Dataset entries
BEGIN

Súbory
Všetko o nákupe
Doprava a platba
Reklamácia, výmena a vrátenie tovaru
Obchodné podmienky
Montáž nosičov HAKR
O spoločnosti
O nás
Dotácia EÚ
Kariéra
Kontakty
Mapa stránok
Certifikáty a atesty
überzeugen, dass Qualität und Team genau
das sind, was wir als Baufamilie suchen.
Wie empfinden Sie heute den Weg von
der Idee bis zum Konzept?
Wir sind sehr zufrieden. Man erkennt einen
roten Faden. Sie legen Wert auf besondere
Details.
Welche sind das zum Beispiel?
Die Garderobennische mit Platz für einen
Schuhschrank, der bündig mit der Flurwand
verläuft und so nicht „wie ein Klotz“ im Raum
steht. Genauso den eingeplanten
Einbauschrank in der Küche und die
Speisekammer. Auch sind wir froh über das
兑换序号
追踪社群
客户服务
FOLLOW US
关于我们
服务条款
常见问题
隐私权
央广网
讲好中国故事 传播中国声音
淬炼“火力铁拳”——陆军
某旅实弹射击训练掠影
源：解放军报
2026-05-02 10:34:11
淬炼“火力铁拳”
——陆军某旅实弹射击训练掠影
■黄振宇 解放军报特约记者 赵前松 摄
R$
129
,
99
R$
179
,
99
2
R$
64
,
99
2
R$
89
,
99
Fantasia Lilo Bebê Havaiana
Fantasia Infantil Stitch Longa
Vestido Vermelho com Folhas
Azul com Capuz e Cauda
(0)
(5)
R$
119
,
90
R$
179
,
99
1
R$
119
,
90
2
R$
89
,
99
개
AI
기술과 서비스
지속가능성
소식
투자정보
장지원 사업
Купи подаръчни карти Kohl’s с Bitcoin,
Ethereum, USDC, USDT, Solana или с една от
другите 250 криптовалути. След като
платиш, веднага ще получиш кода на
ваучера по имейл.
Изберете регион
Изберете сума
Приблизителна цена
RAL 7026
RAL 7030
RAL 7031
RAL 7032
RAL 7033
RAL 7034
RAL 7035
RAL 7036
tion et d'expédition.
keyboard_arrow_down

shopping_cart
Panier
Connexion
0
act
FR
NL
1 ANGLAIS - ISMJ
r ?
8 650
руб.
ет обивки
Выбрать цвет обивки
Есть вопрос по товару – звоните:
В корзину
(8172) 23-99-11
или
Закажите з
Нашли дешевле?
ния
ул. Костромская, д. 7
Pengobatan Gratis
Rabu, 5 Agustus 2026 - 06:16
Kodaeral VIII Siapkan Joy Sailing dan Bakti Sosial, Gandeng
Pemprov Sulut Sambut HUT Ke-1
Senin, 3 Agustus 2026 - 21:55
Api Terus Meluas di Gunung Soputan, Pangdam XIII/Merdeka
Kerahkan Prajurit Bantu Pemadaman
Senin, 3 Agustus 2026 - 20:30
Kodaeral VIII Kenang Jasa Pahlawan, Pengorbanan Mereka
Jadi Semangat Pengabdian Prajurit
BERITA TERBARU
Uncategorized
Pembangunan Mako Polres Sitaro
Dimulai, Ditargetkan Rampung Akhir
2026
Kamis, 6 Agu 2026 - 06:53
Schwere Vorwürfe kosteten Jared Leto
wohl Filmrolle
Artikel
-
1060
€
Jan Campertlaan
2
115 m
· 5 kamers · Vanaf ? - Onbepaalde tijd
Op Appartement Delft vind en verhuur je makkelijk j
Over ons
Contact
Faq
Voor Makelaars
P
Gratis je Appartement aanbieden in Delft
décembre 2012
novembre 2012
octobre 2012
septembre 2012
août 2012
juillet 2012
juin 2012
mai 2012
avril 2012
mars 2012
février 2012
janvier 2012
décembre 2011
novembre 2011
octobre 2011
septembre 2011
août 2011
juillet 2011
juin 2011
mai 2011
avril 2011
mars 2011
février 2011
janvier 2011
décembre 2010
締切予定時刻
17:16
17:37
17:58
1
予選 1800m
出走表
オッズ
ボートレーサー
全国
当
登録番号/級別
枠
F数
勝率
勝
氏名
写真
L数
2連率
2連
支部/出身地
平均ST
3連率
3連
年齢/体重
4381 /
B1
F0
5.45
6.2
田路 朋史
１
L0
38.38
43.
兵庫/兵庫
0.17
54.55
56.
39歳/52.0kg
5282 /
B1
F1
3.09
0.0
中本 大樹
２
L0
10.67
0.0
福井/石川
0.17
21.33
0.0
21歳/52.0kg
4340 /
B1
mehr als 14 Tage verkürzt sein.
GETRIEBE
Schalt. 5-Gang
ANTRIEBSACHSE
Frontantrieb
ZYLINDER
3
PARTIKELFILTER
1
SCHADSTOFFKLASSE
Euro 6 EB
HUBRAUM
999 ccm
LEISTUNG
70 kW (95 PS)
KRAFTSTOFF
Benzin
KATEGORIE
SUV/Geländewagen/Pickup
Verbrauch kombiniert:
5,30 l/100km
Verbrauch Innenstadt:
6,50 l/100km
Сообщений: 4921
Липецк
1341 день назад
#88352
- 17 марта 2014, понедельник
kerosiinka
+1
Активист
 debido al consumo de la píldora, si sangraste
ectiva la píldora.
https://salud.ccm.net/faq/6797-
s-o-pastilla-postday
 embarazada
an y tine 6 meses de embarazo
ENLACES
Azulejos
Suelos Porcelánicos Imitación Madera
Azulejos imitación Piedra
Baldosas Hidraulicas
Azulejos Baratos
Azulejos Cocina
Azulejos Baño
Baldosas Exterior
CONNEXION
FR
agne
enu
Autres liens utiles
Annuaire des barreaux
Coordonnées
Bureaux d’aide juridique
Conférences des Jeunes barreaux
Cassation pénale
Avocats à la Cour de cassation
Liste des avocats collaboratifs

END

__EXERCISE DETAILS__. Every line above should be retyped exactly as given.

__YOUR SOLUTION__.
Súbory
Všetko o nákupe
Doprava a platba
Reklamácia, výmena a vrátenie tovaru
Obchodné podmienky
Montáž nosičov HAKR
O spoločnosti
O nás
Dotácia EÚ
Kariéra
Kontakty
Mapa stránok
Certifikáty a atesty
überzeugen, dass Qualität und Team genau
das sind, was wir als Baufamilie suchen.
Wie empfinden Sie heute den Weg von
der Idee bis zum Konzept?
Wir sind sehr zufrieden. Man erkennt einen
roten Faden. Sie legen Wert auf besondere
Details.
Welche sind das zum Beispiel?
Die Garderobennische mit Platz für einen
Schuhschrank, der bündig mit der Flurwand
verläuft und so nicht „wie ein Klotz“ im Raum
steht. Genauso den eingeplanten
Einbauschrank in der Küche und die
Speisekammer. Auch sind wir froh über das
兑换序号
追踪社群
客户服务
FOLLOW US
关于我们
服务条款
常见问题
隐私权
央广网
讲好中国故事 传播中国声音
淬炼“火力铁拳”——陆军
某旅实弹射击训练掠影
源：解放军报
2026-05-02 10:34:11
淬炼“火力铁拳”
——陆军某旅实弹射击训练掠影
■黄振宇 解放军报特约记者 赵前松 摄
R$
129
,
99
R$
179
,
99
2
R$
64
,
99
2
R$
89
,
99
Fantasia Lilo Bebê Havaiana
Fantasia Infantil Stitch Longa
Vestido Vermelho com Folhas
Azul com Capuz e Cauda
(0)
(5)
R$
119
,
90
R$
179
,
99
1
R$
119
,
90
2
R$
89
,
99
개
AI
기술과 서비스
지속가능성
소식
투자정보
장지원 사업
Купи подаръчни карти Kohl’s с Bitcoin,
Ethereum, USDC, USDT, Solana или с една от
другите 250 криптовалути. След като
платиш, веднага ще получиш кода на
ваучера по имейл.
Изберете регион
Изберете сума
Приблизителна цена
RAL 7026
RAL 7030
RAL 7031
RAL 7032
RAL 7033
RAL 7034
RAL 7035
RAL 7036
tion et d'expédition.
keyboard_arrow_down

shopping_cart
Panier
Connexion
0
act
FR
NL
1 ANGLAIS - ISMJ
r ?
8 650
руб.
ет обивки
Выбрать цвет обивки
Есть вопрос по товару – звоните:
В корзину
(8172) 23-99-11
или
Закажите з
Нашли дешевле?
ния
ул. Костромская, д. 7
Pengobatan Gratis
Rabu, 5 Agustus 2026 - 06:16
Kodaeral VIII Siapkan Joy Sailing dan Bakti Sosial, Gandeng
Pemprov Sulut Sambut HUT Ke-1
Senin, 3 Agustus 2026 - 21:55
Api Terus Meluas di Gunung Soputan, Pangdam XIII/Merdeka
Kerahkan Prajurit Bantu Pemadaman
Senin, 3 Agustus 2026 - 20:30
Kodaeral VIII Kenang Jasa Pahlawan, Pengorbanan Mereka
Jadi Semangat Pengabdian Prajurit
BERITA TERBARU
Uncategorized
Pembangunan Mako Polres Sitaro
Dimulai, Ditargetkan Rampung Akhir
2026
Kamis, 6 Agu 2026 - 06:53
Schwere Vorwürfe kosteten Jared Leto
wohl Filmrolle
Artikel
-
1060
€
Jan Campertlaan
2
115 m
· 5 kamers · Vanaf ? - Onbepaalde tijd
Op Appartement Delft vind en verhuur je makkelijk j
Over ons
Contact
Faq
Voor Makelaars
P
Gratis je Appartement aanbieden in Delft
décembre 2012
novembre 2012
octobre 2012
septembre 2012
août 2012
juillet 2012
juin 2012
mai 2012
avril 2012
mars 2012
février 2012
janvier 2012
décembre 2011
novembre 2011
octobre 2011
septembre 2011
août 2011
juillet 2011
juin 2011
mai 2011
avril 2011
mars 2011
février 2011
janvier 2011
décembre 2010
締切予定時刻
17:16
17:37
17:58
1
予選 1800m
出走表
オッズ
ボートレーサー
全国
当
登録番号/級別
枠
F数
勝率
勝
氏名
写真
L数
2連率
2連
支部/出身地
平均ST
3連率
3連
年齢/体重
4381 /
B1
F0
5.45
6.2
田路 朋史
１
L0
38.38
43.
兵庫/兵庫
0.17
54.55
56.
39歳/52.0kg
5282 /
B1
F1
3.09
0.0
中本 大樹
２
L0
10.67
0.0
福井/石川
0.17
21.33
0.0
21歳/52.0kg
4340 /
B1
mehr als 14 Tage verkürzt sein.
GETRIEBE
Schalt. 5-Gang
ANTRIEBSACHSE
Frontantrieb
ZYLINDER
3
PARTIKELFILTER
1
SCHADSTOFFKLASSE
Euro 6 EB
HUBRAUM
999 ccm
LEISTUNG
70 kW (95 PS)
KRAFTSTOFF
Benzin
KATEGORIE
SUV/Geländewagen/Pickup
Verbrauch kombiniert:
5,30 l/100km
Verbrauch Innenstadt:
6,50 l/100km
Сообщений: 4921
Липецк
1341 день назад
#88352
- 17 марта 2014, понедельник
kerosiinka
+1
Активист
 debido al consumo de la píldora, si sangraste
ectiva la píldora.
https://salud.ccm.net/faq/6797-
s-o-pastilla-postday
 embarazada
an y tine 6 meses de embarazo
ENLACES
Azulejos
Suelos Porcelánicos Imitación Madera
Azulejos imitación Piedra
Baldosas Hidraulicas
Azulejos Baratos
Azulejos Cocina
Azulejos Baño
Baldosas Exterior
CONNEXION
FR
agne
enu
Autres liens utiles
Annuaire des barreaux
Coordonnées
Bureaux d’aide juridique
Conférences des Jeunes barreaux
Cassation pénale
Avocats à la Cour de cassation
Liste des avocats collaboratifs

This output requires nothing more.